Cassidy’s victory over Landrieu means that the Republicans will have 54 seats in the Senate this year.

Some pundits are describing the Republicans’ new control over the Senate as a sign that voters hate the Patient Protection and Affordable Care Act (PPACA).

I think another way to look at the results is that voters want “transparency in government” to mean that the government should be honest with the public, not that government officials should be able to read our private cell phone messages when they’re bored.

Cassidy, a Republican had been serving in the U.S. House of Representatives since 2009.

Landrieu, a Democrat, began serving in the Senate since 1997. Since 2010, she had been trying to make peace with other Democrats over PPACA and, at the same time, show Louisiana voters that she could see PPACA’s flaws as well as its potential virtues.

That was a hard job.

As an outsider, Cassidy had the freedom to support PPACA implementation reform bills with obvious bipartisan appeal to anyone outside the Congressional Progressive Caucus. One example: H.R. 3362, a bill that would have required the U.S. Department of Health and Human Services (HHS) to post weekly, standardized PPACA public exchange activity reports.

H.R. 3362 passed in the House with unanimous support from all Republicans who voted – and with support from 33 of the 187 Democrats who voted. The bill then entered the PPACA Loyalty Zone in the Senate and died.
---*---
QUESTIONS TO ANSWER
(a) In the article on the Cassidy–Landrieu Senate race, how many Senate seats will the Republicans hold this year?
(b) Please return the passage from the article on the Cassidy–Landrieu Senate race, from "Landrieu, a Democrat, began" up to and including "exchange activity reports.".
(c) Take the article on the Cassidy–Landrieu Senate race further, starting after its final sentence.
The material after this article isn't needed.
---*---
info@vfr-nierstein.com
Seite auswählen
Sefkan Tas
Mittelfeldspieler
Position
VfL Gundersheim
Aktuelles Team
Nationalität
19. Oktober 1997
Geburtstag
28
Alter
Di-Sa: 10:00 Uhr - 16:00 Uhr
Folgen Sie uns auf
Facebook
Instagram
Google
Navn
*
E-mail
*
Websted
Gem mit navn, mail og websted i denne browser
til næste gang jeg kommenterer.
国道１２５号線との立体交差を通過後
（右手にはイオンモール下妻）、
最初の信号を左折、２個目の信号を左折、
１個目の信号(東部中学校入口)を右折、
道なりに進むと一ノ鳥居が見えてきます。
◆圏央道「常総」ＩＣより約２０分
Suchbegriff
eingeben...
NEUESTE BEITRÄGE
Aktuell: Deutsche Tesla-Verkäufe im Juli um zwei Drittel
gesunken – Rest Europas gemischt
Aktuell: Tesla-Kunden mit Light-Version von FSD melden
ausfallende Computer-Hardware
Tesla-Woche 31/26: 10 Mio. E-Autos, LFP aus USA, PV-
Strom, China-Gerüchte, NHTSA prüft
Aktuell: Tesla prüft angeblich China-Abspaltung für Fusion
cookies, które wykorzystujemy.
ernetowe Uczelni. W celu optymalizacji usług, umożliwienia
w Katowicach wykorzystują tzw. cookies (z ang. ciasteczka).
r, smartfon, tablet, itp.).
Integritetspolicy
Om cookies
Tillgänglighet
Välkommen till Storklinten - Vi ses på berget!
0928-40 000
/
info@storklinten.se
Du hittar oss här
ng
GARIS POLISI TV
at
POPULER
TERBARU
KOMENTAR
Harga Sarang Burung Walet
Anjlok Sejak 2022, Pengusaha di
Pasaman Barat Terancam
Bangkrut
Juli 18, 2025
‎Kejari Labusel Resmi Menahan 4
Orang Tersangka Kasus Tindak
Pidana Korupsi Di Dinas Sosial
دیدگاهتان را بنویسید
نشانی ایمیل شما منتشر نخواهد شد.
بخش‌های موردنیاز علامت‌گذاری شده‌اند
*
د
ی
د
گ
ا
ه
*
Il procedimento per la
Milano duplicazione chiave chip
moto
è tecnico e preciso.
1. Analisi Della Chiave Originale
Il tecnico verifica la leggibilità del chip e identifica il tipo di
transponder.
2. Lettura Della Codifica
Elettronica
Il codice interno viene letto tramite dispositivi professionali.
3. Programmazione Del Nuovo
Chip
---*---
ANSWERS FOR THE TASKS
(a) 54 seats.

(b)
Landrieu, a Democrat, began serving in the Senate since 1997. Since 2010, she had been trying to make peace with other Democrats over PPACA and, at the same time, show Louisiana voters that she could see PPACA’s flaws as well as its potential virtues.

That was a hard job.

As an outsider, Cassidy had the freedom to support PPACA implementation reform bills with obvious bipartisan appeal to anyone outside the Congressional Progressive Caucus. One example: H.R. 3362, a bill that would have required the U.S. Department of Health and Human Services (HHS) to post weekly, standardized PPACA public exchange activity reports.

(c)
Over in the Senate, Landrieu struggled to get her PPACA-supporting colleagues to back bills of her own that had obvious strategic appeal.

HHS decided, for example, that PPACA forbade it from letting licensed agents and brokers who were receiving any commissions from health insurers serve as PPACA exchange navigators, or ombudsmen, even though exchanges could let people who had gotten all of their knowledge of health insurance from a short indoctrination session serve as navigators. HHS excluded the producers its exchanges did certify from the meetings it held for other types of exchange assisters.

One agent group made waves by simply e-mailing copies of the same mild-mannered HHS newsletters that were going to the exchange assisters out to the producers.

Landrieu proposed a bill that would have required HHS to set up a dedicated telephone hotline for broker enrollment policy questions and post a directory of exchange-certified agents on HealthCare.gov. That bill, S. 2175, died in committee. It never even got a hearing.

Landrieu seemed to have a sincere interest in helping agents and brokers serve consumers, and in making the PPACA exchange system work as well as it could.

It looked as if she was going up against an Obama administration and Senate Democratic leaders who were pretending to share her goals but, really, wanted to put a curtain around the exchange program, to keep anyone who might understand it from seeing what was going on.

On the one hand, the Republicans may have contributed to the Democratic leaders’ lack of candor about the exchange system with their bitter opposition to implementation of any line of PPACA.

On the other hand, one of the main reasons to have an exchange system is transparency. If our government is too dysfunctional to be transparent about its exchange system, what’s the point of having an exchange system?

On the third hand, shortly before Cassidy defeated Landrieu, House Republicans got Medicare cuts through their chamber by wrapping the cuts inside a resolution few knew about.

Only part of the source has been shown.